■ What needs to be done
In the items below, find each line that contains the word "обслуживание" with the same capitalization, and copy those lines.

■ Data records
________________________________________

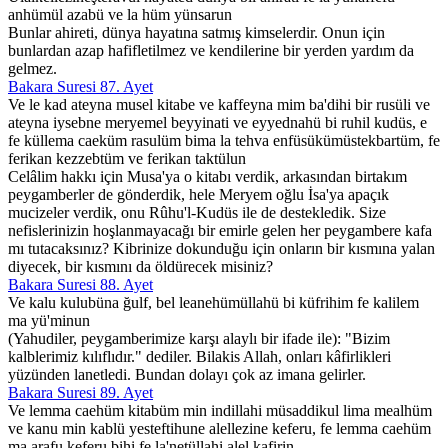
anhümül azabü ve la hüm yünsarun
Bunlar ahireti, dünya hayatına satmış kimselerdir. Onun için
bunlardan azap hafifletilmez ve kendilerine bir yerden yardım da
gelmez.
Bakara Suresi 87. Ayet
Ve le kad ateyna musel kitabe ve kaffeyna mim ba'dihi bir rusüli ve
ateyna iysebne meryemel beyyinati ve eyyednahü bi ruhil kudüs, e
fe küllema caeküm rasulüm bima la tehva enfüsükümüstekbartüm, fe
ferikan kezzebtüm ve ferikan taktülun
Celâlim hakkı için Musa'ya o kitabı verdik, arkasından birtakım
peygamberler de gönderdik, hele Meryem oğlu İsa'ya apaçık
mucizeler verdik, onu Rûhu'l-Kudüs ile de destekledik. Size
nefislerinizin hoşlanmayacağı bir emirle gelen her peygambere kafa
mı tutacaksınız? Kibrinize dokunduğu için onların bir kısmına yalan
diyecek, bir kısmını da öldürecek misiniz?
Bakara Suresi 88. Ayet
Ve kalu kulubüna ğulf, bel leanehümüllahü bi küfrihim fe kalilem
ma yü'minun
(Yahudiler, peygamberimize karşı alaylı bir ifade ile): "Bizim
kalblerimiz kılıflıdır." dediler. Bilakis Allah, onları kâfirlikleri
yüzünden lanetledi. Bundan dolayı çok az imana gelirler.
Bakara Suresi 89. Ayet
Ve lemma caehüm kitabüm min indillahi müsaddikul lima mealhüm
ve kanu min kablü yesteftihune alellezine keferu, fe lemma caehüm
ma arafu keferu bihi fe la'netüllahi alel kafirin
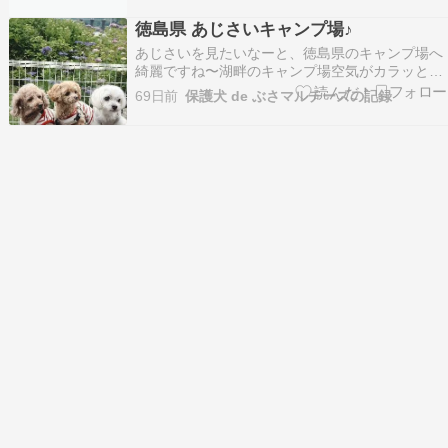
バックからランチ休憩を挟まずにスループレーで
徳島県 あじさいキャンプ場♪
ラウンドするゴルフガチ派です。ラウンドを終…
あじさいを見たいなーと、徳島県のキャンプ場へ
綺麗ですね〜‌‌湖畔のキャンプ場‌空気がカラッとし
てるので暑くても快適でした‌飼い主は新しいギア
69日前
保護犬 de ぶさマルチーズの記録
のお試し晩御飯は、551にしてみましたよ残りの
お写真はインスタへあっぷ‌‌‌‌ ポチッコお願いします‌
にほんブログ村 にほんブログ村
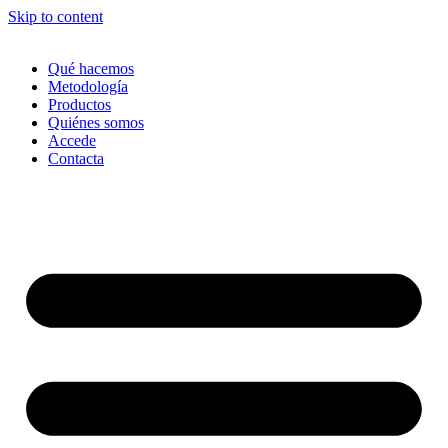
Skip to content
Qué hacemos
Metodología
Productos
Quiénes somos
Accede
Contacta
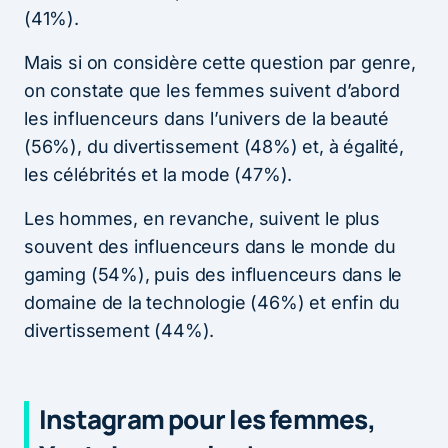
(41%).
Mais si on considère cette question par genre,
on constate que les femmes suivent d’abord
les influenceurs dans l’univers de la beauté
(56%), du divertissement (48%) et, à égalité,
les célébrités et la mode (47%).
Les hommes, en revanche, suivent le plus
souvent des influenceurs dans le monde du
gaming (54%), puis des influenceurs dans le
domaine de la technologie (46%) et enfin du
divertissement (44%).
Instagram pour les femmes,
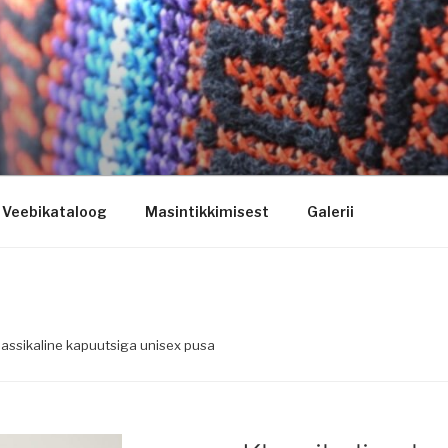
ogo riietele tikkimine, kodukoha pusad, personaliseeritud ki
Veebikataloog
Masintikkimisest
Galerii
lassikaline kapuutsiga unisex pusa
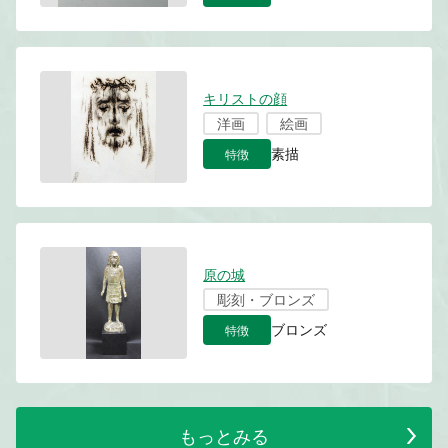
キリストの顔
洋画
絵画
特徴
素描
原の城
彫刻・ブロンズ
特徴
ブロンズ
もっとみる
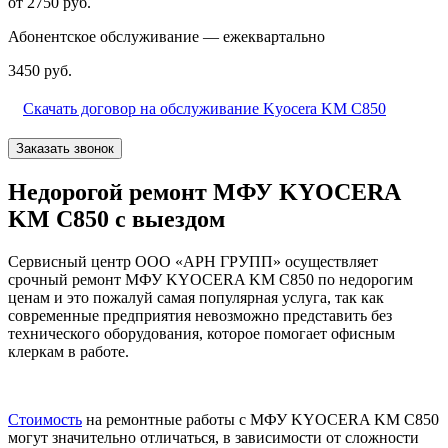
от 2750 руб.
Абонентское обслуживание — ежеквартально
3450 руб.
Скачать договор на обслуживание Kyocera KM C850
Заказать звонок
Недорогой ремонт МФУ KYOCERA
KM C850 с выездом
Сервисный центр ООО «АРН ГРУПП» осуществляет
срочный ремонт МФУ KYOCERA KM C850 по недорогим
ценам и это пожалуй самая популярная услуга, так как
современные предприятия невозможно представить без
технического оборудования, которое помогает офисным
клеркам в работе.
Стоимость
на ремонтные работы с МФУ KYOCERA KM C850
могут значительно отличаться, в зависимости от сложности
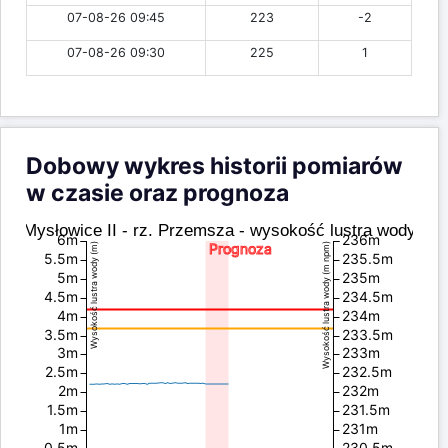
07-08-26 09:45
223
-2
07-08-26 09:30
225
1
Dobowy wykres historii pomiarów
w czasie oraz prognoza
Mysłowice II - rz. Przemsza - wysokość lustra wody
6m
236m
Prognoza
Wysokość lustra wody (m)
Wysokość lustra wody (m npm)
5.5m
235.5m
5m
235m
4.5m
234.5m
4m
234m
3.5m
233.5m
3m
233m
2.5m
232.5m
2m
232m
1.5m
231.5m
1m
231m
0.5m
230.5m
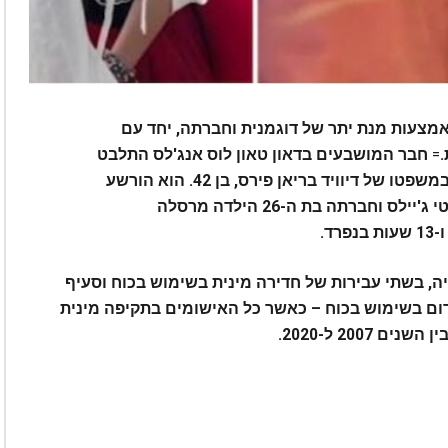
אמצעות מנת יתר של דוגמנית וחברתה, יחד עם
.
=
חבר המושבעים בדאון טאון לוס אנג'לס התלבט
במשך יומיים וחצי לפני שהגיעו להכרעת הדין במשפטו של דיוויד בריאן פירס, בן 42. הוא הורשע
במותן של הדוגמנית בת ה-24 והשחקנית כריסטי ג'יילס וחברתה בת ה-26 הילדה מרסלה
ד.
ה, בשתי עבירות של חדירה מינית בשימוש בכוח וסעיף
ום בשימוש בכוח – כאשר כל האישומים בתקיפה מינית
200 ל-2020.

________________________________________

■ Answer to the exercise
Абонентское обслуживание — ежеквартально
Скачать договор на обслуживание Kyocera KM C850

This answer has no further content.